» EXERCISE: Return the whole listing exactly, omitting the pictures.

» INFORMATION PROVIDED:
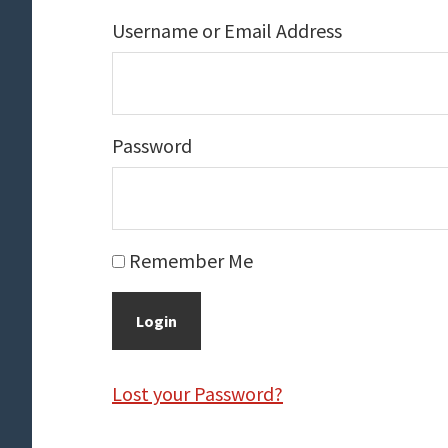
Username or Email Address
Password
Remember Me
Lost your Password?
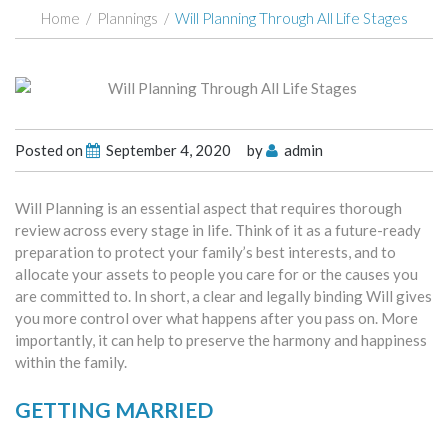
Home
/
Plannings
/
Will Planning Through All Life Stages
Posted on
September 4, 2020
by
admin
Will Planning is an essential aspect that requires thorough
review across every stage in life. Think of it as a future-ready
preparation to protect your family’s best interests, and to
allocate your assets to people you care for or the causes you
are committed to. In short, a clear and legally binding Will gives
you more control over what happens after you pass on. More
importantly, it can help to preserve the harmony and happiness
within the family.
GETTING MARRIED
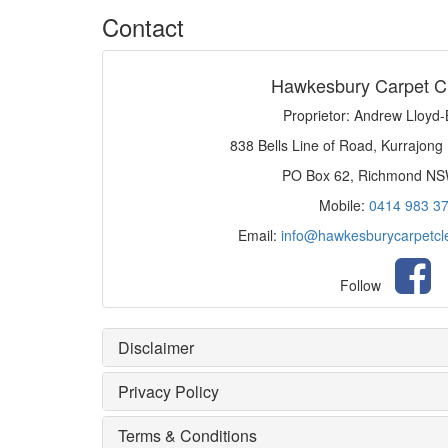
Contact
Hawkesbury Carpet C
Proprietor: Andrew Lloyd
838 Bells Line of Road, Kurrajong
PO Box 62, Richmond N
Mobile:
0414 983 3
Email:
info@hawkesburycarpetcl
Follow
Disclaimer
Privacy Policy
Terms & Conditions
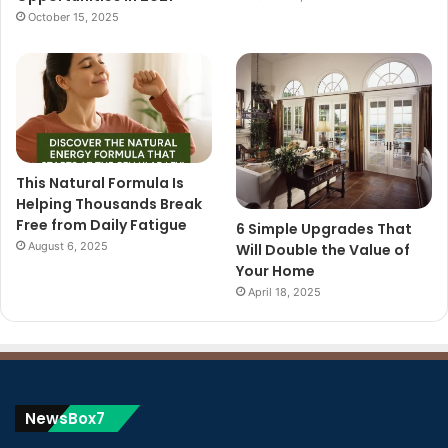
October 15, 2025
This Natural Formula Is
Helping Thousands Break
Free from Daily Fatigue
6 Simple Upgrades That
August 6, 2025
Will Double the Value of
Your Home
April 18, 2025
NewsBox7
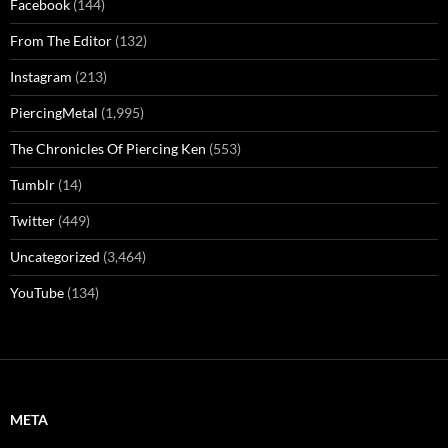
Facebook
(144)
From The Editor
(132)
Instagram
(213)
PiercingMetal
(1,995)
The Chronicles Of Piercing Ken
(553)
Tumblr
(14)
Twitter
(449)
Uncategorized
(3,464)
YouTube
(134)
META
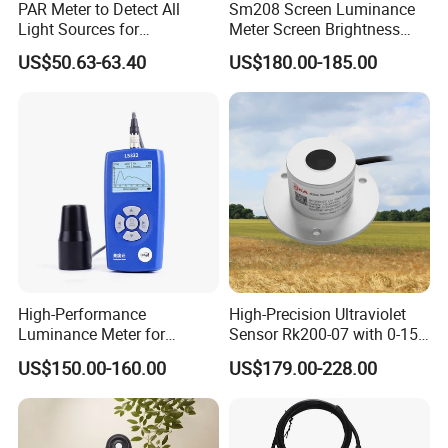
PAR Meter to Detect All
Sm208 Screen Luminance
Light Sources for
Meter Screen Brightness
Greenhouse and
Meter
US$50.63-63.40
US$180.00-185.00
Hydroponics Plants
High-Performance
High-Precision Ultraviolet
Luminance Meter for
Sensor Rk200-07 with 0-15
Research and Testing
Measurement Range
US$150.00-160.00
US$179.00-228.00
Purposes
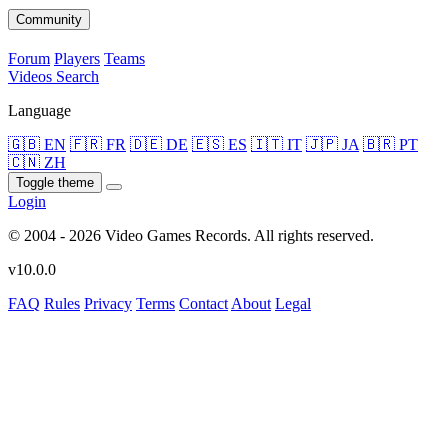
Community
Forum
Players
Teams
Videos
Search
Language
🇬🇧 EN
🇫🇷 FR
🇩🇪 DE
🇪🇸 ES
🇮🇹 IT
🇯🇵 JA
🇧🇷 PT
🇨🇳 ZH
Toggle theme
Login
© 2004 - 2026 Video Games Records. All rights reserved.
v10.0.0
FAQ
Rules
Privacy
Terms
Contact
About
Legal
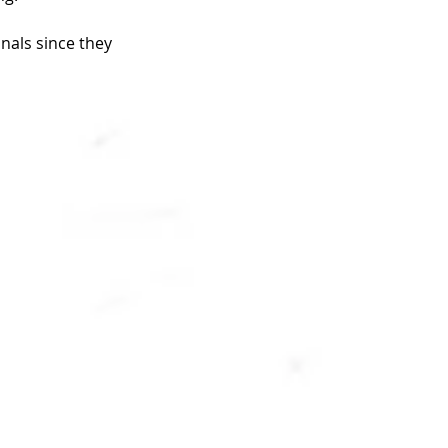
nals since they 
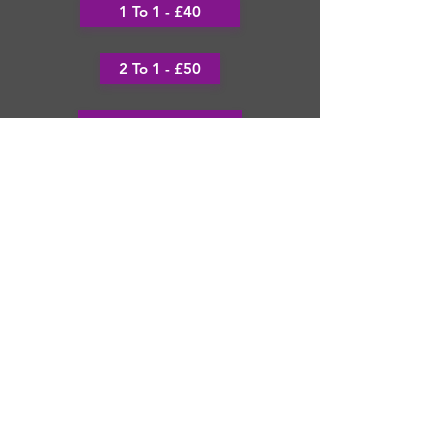
1 To 1 - £40
2 To 1 - £50
x2 1 to1's
3 - 1 to 1 Sessions £12
Thank you and see we look forward
to seeing you soon!
Football Icon Team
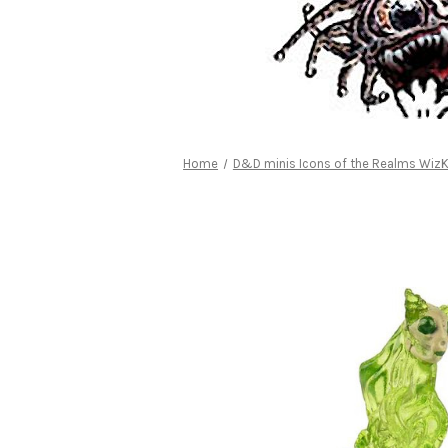
Home
D&D minis Icons of the Realms WizK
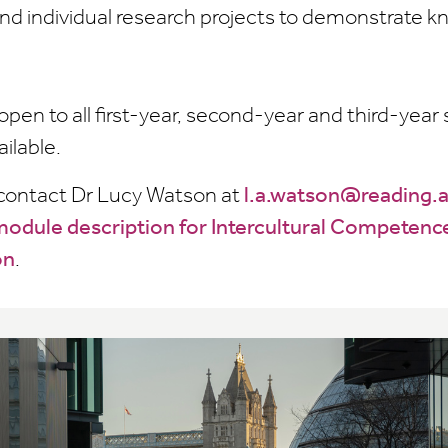
nd individual research projects to demonstrate 
open to all first-year, second-year and third-yea
ailable.
 contact Dr Lucy Watson at
l.a.watson@reading.
odule description for Intercultural Competenc
on
.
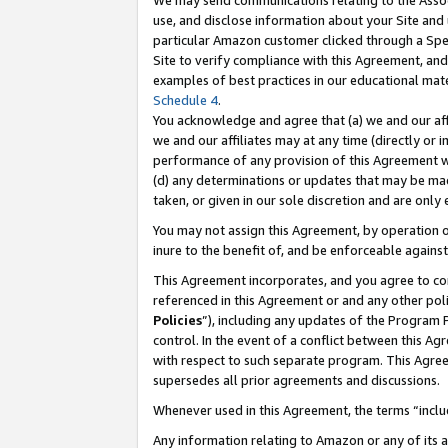
We may send communications relating to the Associ
use, and disclose information about your Site and 
particular Amazon customer clicked through a Spec
Site to verify compliance with this Agreement, an
examples of best practices in our educational mat
Schedule 4
.
You acknowledge and agree that (a) we and our affil
we and our affiliates may at any time (directly or i
performance of any provision of this Agreement wi
(d) any determinations or updates that may be mad
taken, or given in our sole discretion and are only
You may not assign this Agreement, by operation of
inure to the benefit of, and be enforceable against
This Agreement incorporates, and you agree to comp
referenced in this Agreement or and any other pol
Policies
”), including any updates of the Program 
control. In the event of a conflict between this 
with respect to such separate program. This Agre
supersedes all prior agreements and discussions.
Whenever used in this Agreement, the terms “includ
Any information relating to Amazon or any of its a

» RESPONSE BOX:
Username or Email Address
Password
Remember Me
Lost your Password?
Home
/
Plannings
/
Will Planning Through All Life Stages
Posted on
September 4, 2020
by
admin
Will Planning is an essential aspect that requires thorough
review across every stage in life. Think of it as a future-ready
preparation to protect your family’s best interests, and to
allocate your assets to people you care for or the causes you
are committed to. In short, a clear and legally binding Will gives
you more control over what happens after you pass on. More
importantly, it can help to preserve the harmony and happiness
within the family.
GETTING MARRIED
Contact
Hawkesbury Carpet C
Proprietor: Andrew Lloyd
838 Bells Line of Road, Kurrajong
PO Box 62, Richmond N
Mobile:
0414 983 3
Email:
info@hawkesburycarpetcl
Follow
Disclaimer
Privacy Policy
Terms & Conditions
October 15, 2025
This Natural Formula Is
Helping Thousands Break
Free from Daily Fatigue
6 Simple Upgrades That
August 6, 2025
Will Double the Value of
Your Home
April 18, 2025
NewsBox7
Facebook
(144)
From The Editor
(132)
Instagram
(213)
PiercingMetal
(1,995)
The Chronicles Of Piercing Ken
(553)
Tumblr
(14)
Twitter
(449)
Uncategorized
(3,464)
YouTube
(134)
META
PAR Meter to Detect All
Sm208 Screen Luminance
Light Sources for
Meter Screen Brightness
Greenhouse and
Meter
US$50.63-63.40
US$180.00-185.00
Hydroponics Plants
High-Performance
High-Precision Ultraviolet
Luminance Meter for
Sensor Rk200-07 with 0-15
Research and Testing
Measurement Range
US$150.00-160.00
US$179.00-228.00
Purposes
Community
Forum
Players
Teams
Videos
Search
Language
🇬🇧 EN
🇫🇷 FR
🇩🇪 DE
🇪🇸 ES
🇮🇹 IT
🇯🇵 JA
🇧🇷 PT
🇨🇳 ZH
Toggle theme
Login
© 2004 - 2026 Video Games Records. All rights reserved.
v10.0.0
FAQ
Rules
Privacy
Terms
Contact
About
Legal
nals since they 
1 To 1 - £40
2 To 1 - £50
x2 1 to1's
3 - 1 to 1 Sessions £12
Thank you and see we look forward
to seeing you soon!
Football Icon Team
Home
D&D minis Icons of the Realms WizK
nd individual research projects to demonstrate 
open to all first-year, second-year and third-yea
ailable.
 contact Dr Lucy Watson at
l.a.watson@reading.
odule description for Intercultural Competenc
on
.
We may send communications relating to the Associ
use, and disclose information about your Site and 
particular Amazon customer clicked through a Spec
Site to verify compliance with this Agreement, an
examples of best practices in our educational mat
Schedule 4
.
You acknowledge and agree that (a) we and our affil
we and our affiliates may at any time (directly or i
performance of any provision of this Agreement wi
(d) any determinations or updates that may be mad
taken, or given in our sole discretion and are only
You may not assign this Agreement, by operation of
inure to the benefit of, and be enforceable against
This Agreement incorporates, and you agree to comp
referenced in this Agreement or and any other pol
Policies
”), including any updates of the Program 
control. In the event of a conflict between this 
with respect to such separate program. This Agre
supersedes all prior agreements and discussions.
Whenever used in this Agreement, the terms “includ
Any information relating to Amazon or any of its a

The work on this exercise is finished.